Records from a data source:
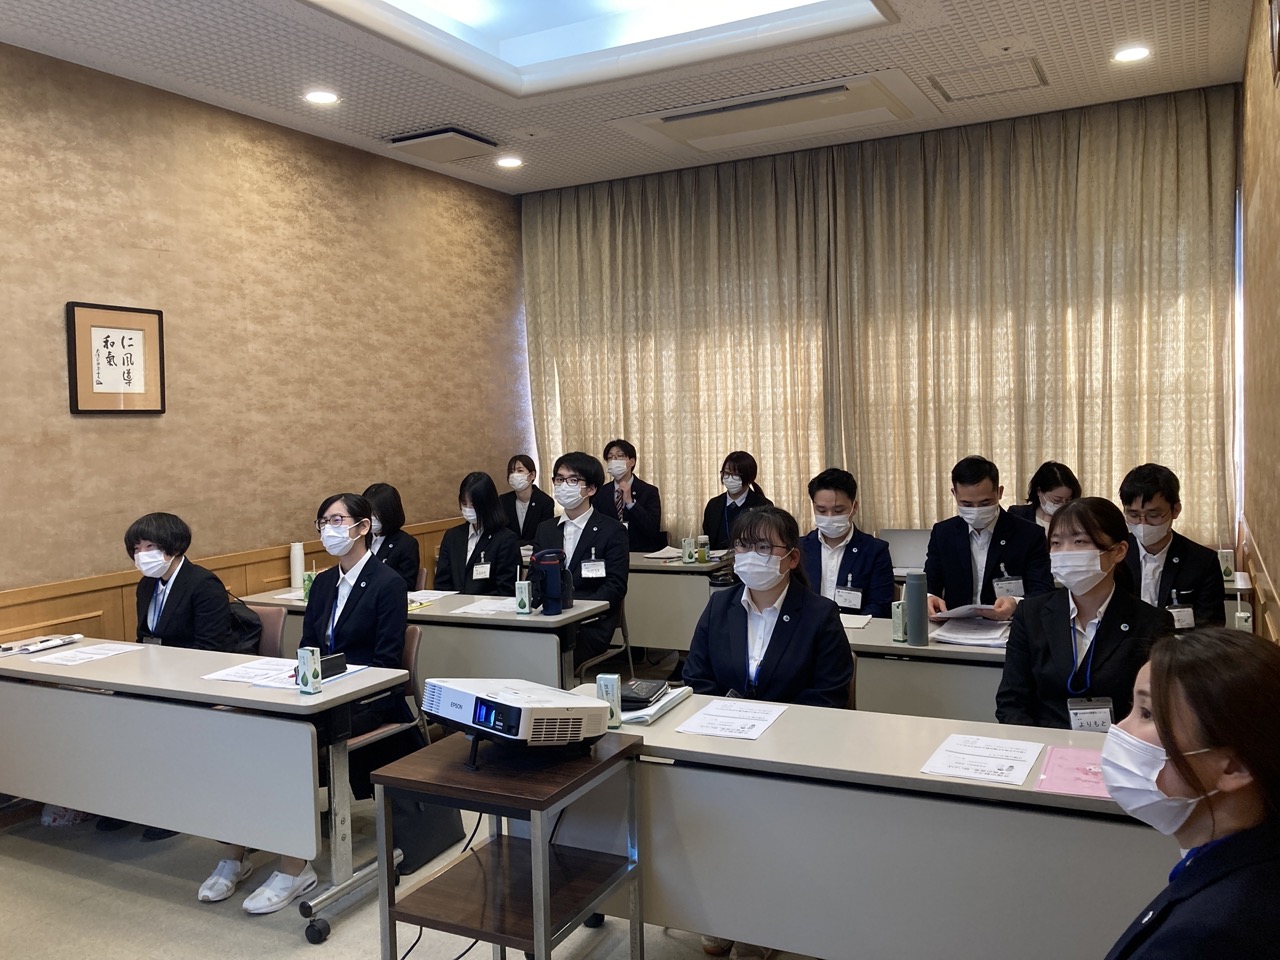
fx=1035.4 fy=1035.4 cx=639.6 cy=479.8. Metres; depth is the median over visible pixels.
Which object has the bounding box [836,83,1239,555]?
curtain
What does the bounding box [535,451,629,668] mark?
man
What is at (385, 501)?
woman
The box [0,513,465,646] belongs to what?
wood wainscot
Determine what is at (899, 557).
laptop
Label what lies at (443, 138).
ceiling vent
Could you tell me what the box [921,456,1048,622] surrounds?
man
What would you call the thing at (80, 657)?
paper
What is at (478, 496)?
woman
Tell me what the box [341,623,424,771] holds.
chair
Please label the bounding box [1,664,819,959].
floor
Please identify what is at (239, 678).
paper
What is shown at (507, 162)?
downlight
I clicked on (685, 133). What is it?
air conditioner
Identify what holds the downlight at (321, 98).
in the ceiling
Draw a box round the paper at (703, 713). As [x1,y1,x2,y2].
[672,697,786,740]
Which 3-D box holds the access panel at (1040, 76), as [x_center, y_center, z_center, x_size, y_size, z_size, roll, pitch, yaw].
[1.691,-1.941,5.031,0.487,0.027,0.464,0,4,27]
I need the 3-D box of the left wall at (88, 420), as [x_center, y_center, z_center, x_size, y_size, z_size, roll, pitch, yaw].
[-2.557,-0.219,4.485,0.168,3.300,7.005,0,4,27]
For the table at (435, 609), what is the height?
0.752 m
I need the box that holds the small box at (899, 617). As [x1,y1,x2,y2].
[891,601,905,642]
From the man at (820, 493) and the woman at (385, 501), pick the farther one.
the woman at (385, 501)
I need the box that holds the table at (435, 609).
[241,583,607,691]
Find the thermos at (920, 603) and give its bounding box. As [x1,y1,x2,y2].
[903,571,928,645]
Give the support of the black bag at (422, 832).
on the floor
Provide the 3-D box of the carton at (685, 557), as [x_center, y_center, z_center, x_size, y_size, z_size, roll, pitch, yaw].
[0.281,0.408,6.012,0.064,0.147,0.064,0,4,27]
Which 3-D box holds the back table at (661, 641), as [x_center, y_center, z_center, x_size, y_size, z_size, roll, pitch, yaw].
[-0.160,0.851,6.245,1.592,0.747,0.655,0,4,27]
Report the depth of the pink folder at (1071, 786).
2.33 m
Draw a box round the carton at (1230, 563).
[1217,548,1234,578]
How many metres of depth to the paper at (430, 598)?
5.06 m
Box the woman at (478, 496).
[434,471,522,596]
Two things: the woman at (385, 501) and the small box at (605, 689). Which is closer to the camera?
the small box at (605, 689)
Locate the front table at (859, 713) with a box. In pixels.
[537,688,1172,959]
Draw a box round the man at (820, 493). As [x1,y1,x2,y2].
[797,468,895,617]
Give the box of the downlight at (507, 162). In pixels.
[495,155,523,168]
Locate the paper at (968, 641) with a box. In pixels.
[929,615,1010,647]
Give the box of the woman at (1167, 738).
[1096,627,1279,959]
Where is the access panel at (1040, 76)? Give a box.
[928,56,1047,100]
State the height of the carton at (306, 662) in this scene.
0.141 m
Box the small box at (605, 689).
[595,673,621,727]
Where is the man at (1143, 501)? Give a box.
[1117,465,1226,629]
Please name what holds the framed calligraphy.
attached to the left wall at (88, 420)
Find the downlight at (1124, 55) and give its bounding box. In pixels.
[1112,44,1151,63]
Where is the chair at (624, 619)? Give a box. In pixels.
[570,594,633,685]
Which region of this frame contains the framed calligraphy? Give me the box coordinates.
[67,301,165,414]
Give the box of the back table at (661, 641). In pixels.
[625,552,734,655]
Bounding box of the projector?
[422,676,613,758]
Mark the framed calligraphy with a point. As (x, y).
(123, 345)
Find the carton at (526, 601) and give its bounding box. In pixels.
[515,579,531,614]
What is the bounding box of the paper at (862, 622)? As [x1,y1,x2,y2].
[840,613,872,629]
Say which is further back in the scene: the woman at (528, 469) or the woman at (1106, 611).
the woman at (528, 469)
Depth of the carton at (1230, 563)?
4.80 m
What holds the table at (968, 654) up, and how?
on the floor
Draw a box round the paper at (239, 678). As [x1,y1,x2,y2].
[200,657,298,685]
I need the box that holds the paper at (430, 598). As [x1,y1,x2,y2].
[407,588,457,603]
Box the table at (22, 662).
[1,637,414,944]
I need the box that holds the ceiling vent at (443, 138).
[386,127,498,163]
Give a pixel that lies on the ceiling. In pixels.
(920, 71)
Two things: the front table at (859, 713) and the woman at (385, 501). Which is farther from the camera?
the woman at (385, 501)
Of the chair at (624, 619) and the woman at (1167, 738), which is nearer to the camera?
the woman at (1167, 738)
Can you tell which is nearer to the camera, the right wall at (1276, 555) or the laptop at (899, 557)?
the right wall at (1276, 555)
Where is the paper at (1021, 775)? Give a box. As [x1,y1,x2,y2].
[921,732,1045,786]
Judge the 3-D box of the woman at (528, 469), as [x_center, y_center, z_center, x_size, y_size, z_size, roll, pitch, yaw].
[-0.789,0.387,6.989,0.506,1.064,0.542,-1,3,1]
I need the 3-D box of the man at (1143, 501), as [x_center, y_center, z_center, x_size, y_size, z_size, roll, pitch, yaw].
[2.088,0.505,4.190,0.561,1.094,0.611,0,4,27]
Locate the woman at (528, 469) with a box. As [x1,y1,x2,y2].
[499,453,554,548]
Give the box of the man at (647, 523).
[592,438,664,551]
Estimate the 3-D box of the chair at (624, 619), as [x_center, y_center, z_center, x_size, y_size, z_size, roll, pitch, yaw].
[-0.310,0.930,5.120,0.485,0.771,0.497,0,4,27]
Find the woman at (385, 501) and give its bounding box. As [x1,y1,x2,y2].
[360,484,421,590]
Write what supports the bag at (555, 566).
on the table at (435, 609)
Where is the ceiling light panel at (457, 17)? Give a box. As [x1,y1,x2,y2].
[300,0,894,98]
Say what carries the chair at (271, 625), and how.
on the floor
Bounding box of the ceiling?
[0,0,1251,197]
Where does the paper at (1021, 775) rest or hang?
on the front table at (859, 713)
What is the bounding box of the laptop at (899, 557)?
[880,528,930,572]
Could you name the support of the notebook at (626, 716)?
on the front table at (859, 713)
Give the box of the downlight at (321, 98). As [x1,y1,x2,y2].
[303,89,339,105]
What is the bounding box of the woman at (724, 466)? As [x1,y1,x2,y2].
[700,451,769,550]
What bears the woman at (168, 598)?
on the chair at (271, 625)
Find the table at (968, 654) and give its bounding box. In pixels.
[847,612,1011,720]
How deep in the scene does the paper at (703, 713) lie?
2.81 m
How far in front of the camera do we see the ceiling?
4.71 m
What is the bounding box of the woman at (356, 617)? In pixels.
[203,495,414,910]
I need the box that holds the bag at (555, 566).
[529,548,573,614]
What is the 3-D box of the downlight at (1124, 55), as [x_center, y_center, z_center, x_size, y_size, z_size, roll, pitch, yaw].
[2.275,-1.970,4.789,0.175,0.014,0.173,0,4,27]
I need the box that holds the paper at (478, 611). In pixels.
[455,597,520,617]
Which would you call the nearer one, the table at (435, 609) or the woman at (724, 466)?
the table at (435, 609)
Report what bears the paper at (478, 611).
on the table at (435, 609)
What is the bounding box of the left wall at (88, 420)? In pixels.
[1,38,528,638]
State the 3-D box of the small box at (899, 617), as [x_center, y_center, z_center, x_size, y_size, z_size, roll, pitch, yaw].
[0.955,0.521,3.812,0.047,0.151,0.053,0,4,27]
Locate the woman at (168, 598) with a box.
[129,514,242,652]
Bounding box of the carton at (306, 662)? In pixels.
[296,645,321,694]
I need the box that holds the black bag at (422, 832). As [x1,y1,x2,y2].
[390,796,463,873]
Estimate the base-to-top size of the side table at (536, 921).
0.727 m
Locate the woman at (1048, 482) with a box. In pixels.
[1010,462,1081,533]
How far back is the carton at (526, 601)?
4.57 m
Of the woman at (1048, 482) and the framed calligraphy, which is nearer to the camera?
the framed calligraphy
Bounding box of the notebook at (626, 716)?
[618,683,692,723]
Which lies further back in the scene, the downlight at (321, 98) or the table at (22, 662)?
the downlight at (321, 98)
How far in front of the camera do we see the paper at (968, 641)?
3.83 m
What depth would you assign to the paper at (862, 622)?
4.12 m
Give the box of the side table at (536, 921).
[373,727,642,959]
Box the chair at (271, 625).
[252,605,288,658]
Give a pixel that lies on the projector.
(480, 700)
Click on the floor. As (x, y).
(133, 899)
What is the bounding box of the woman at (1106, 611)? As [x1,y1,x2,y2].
[994,496,1173,733]
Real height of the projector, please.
0.151 m
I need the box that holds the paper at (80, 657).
[31,641,143,666]
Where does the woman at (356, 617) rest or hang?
on the chair at (412, 662)
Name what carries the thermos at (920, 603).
on the table at (968, 654)
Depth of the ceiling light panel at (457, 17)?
4.55 m
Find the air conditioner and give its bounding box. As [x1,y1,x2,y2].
[615,71,923,154]
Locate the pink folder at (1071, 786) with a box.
[1037,745,1112,797]
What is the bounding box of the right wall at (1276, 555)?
[1237,0,1279,642]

> [Goal of the exercise]: Give again, exactly, every line from the one holding "Give a pixel that lies on the projector." to the last line of the data.

> [Reply]:
Give a pixel that lies on the projector.
(480, 700)
Click on the floor. As (x, y).
(133, 899)
What is the bounding box of the woman at (1106, 611)? As [x1,y1,x2,y2].
[994,496,1173,733]
Real height of the projector, please.
0.151 m
I need the box that holds the paper at (80, 657).
[31,641,143,666]
Where does the woman at (356, 617) rest or hang?
on the chair at (412, 662)
Name what carries the thermos at (920, 603).
on the table at (968, 654)
Depth of the ceiling light panel at (457, 17)?
4.55 m
Find the air conditioner and give its bounding box. As [x1,y1,x2,y2].
[615,71,923,154]
Locate the pink folder at (1071, 786) with a box.
[1037,745,1112,797]
What is the bounding box of the right wall at (1276, 555)?
[1237,0,1279,642]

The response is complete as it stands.